La Jordanie est également présente au sud de la Syrie

Il est trop tôt pour conclure que ce retrait partiel des forces russes de Syrie a été agréé avec les États-Unis. La politique post-État islamique de l'Amérique ne semble pas avoir été nettement définie si ce n'est l'accord russo-américain pour délimiter des zones de désescalade en Syrie pour y faire cesser les combats. À ce jour, l'Iran et la Russie sont les puissances qui ont le mieux profité de la politique d'apaisement stratégique du président Obama qui a misé sur une modération future de l'Iran, modération qui ne s'est pas concrétisée. Le président Trump tient à bloquer l'Iran et mise sur la collaboration avec l'Arabie et Israël, sans pouvoir compter sur la Turquie de l'erratique Erdogan.

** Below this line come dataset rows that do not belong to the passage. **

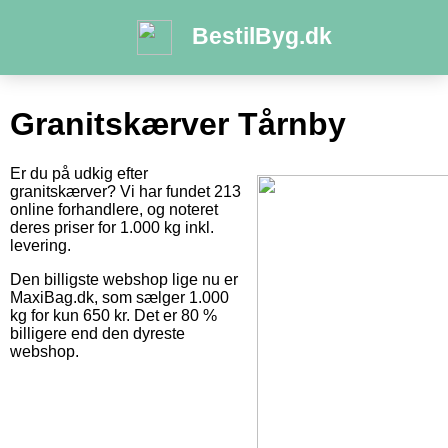
BestilByg.dk
Granitskærver Tårnby
Er du på udkig efter
granitskærver? Vi har fundet 213
online forhandlere, og noteret
deres priser for 1.000 kg inkl.
levering.
Den billigste webshop lige nu er
MaxiBag.dk, som sælger 1.000
kg for kun 650 kr. Det er 80 %
billigere end den dyreste
webshop.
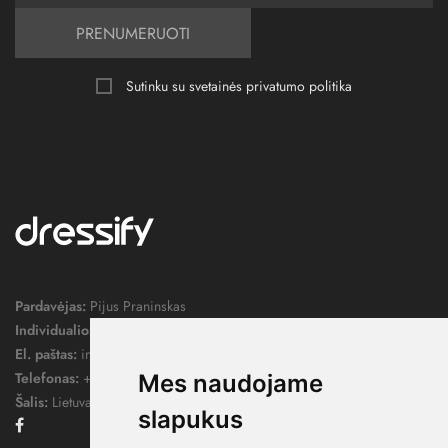
PRENUMERUOTI
Sutinku su svetainės
privatumo politika
Pardavėjas:
Pijus Praninskas
Individualios veiklos pažymos nr.:
1052124
El. paštas:
info@dressify.lt
Telefonas:
+370 676 78578
Mes naudojame
Šalis:
Lietuva
slapukus
Facebook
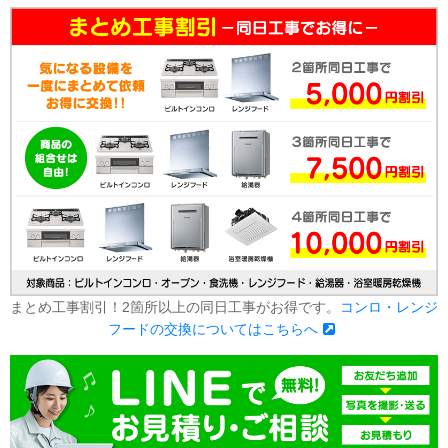
まとめ工事割引！2箇所以上の同日工事がお得です。
コンロ・レンジ
フードの交換についてはこちらへ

Pour l'instant, la Syrie est au point mort : à quelle vitesse et dans quelle direction vont s'engager les belligérants ? Sur le terrain, bien des intervenants espèrent tirer des avantages d'une reconstruction future de la Syrie. Ils espèrent que cette reconstruction sera financée par la communauté internationale : ils avancent qu'une Syrie pacifiée bloquerait l'Iran, que l'Europe espère l'arrêt du flux des réfugiés et que la Chine s'investit dans la nouvelle route de la soie.

Cette option pourrait voir le jour si le calme revenait et si, d'un commun accord russo-américain, l'Iran était contenu.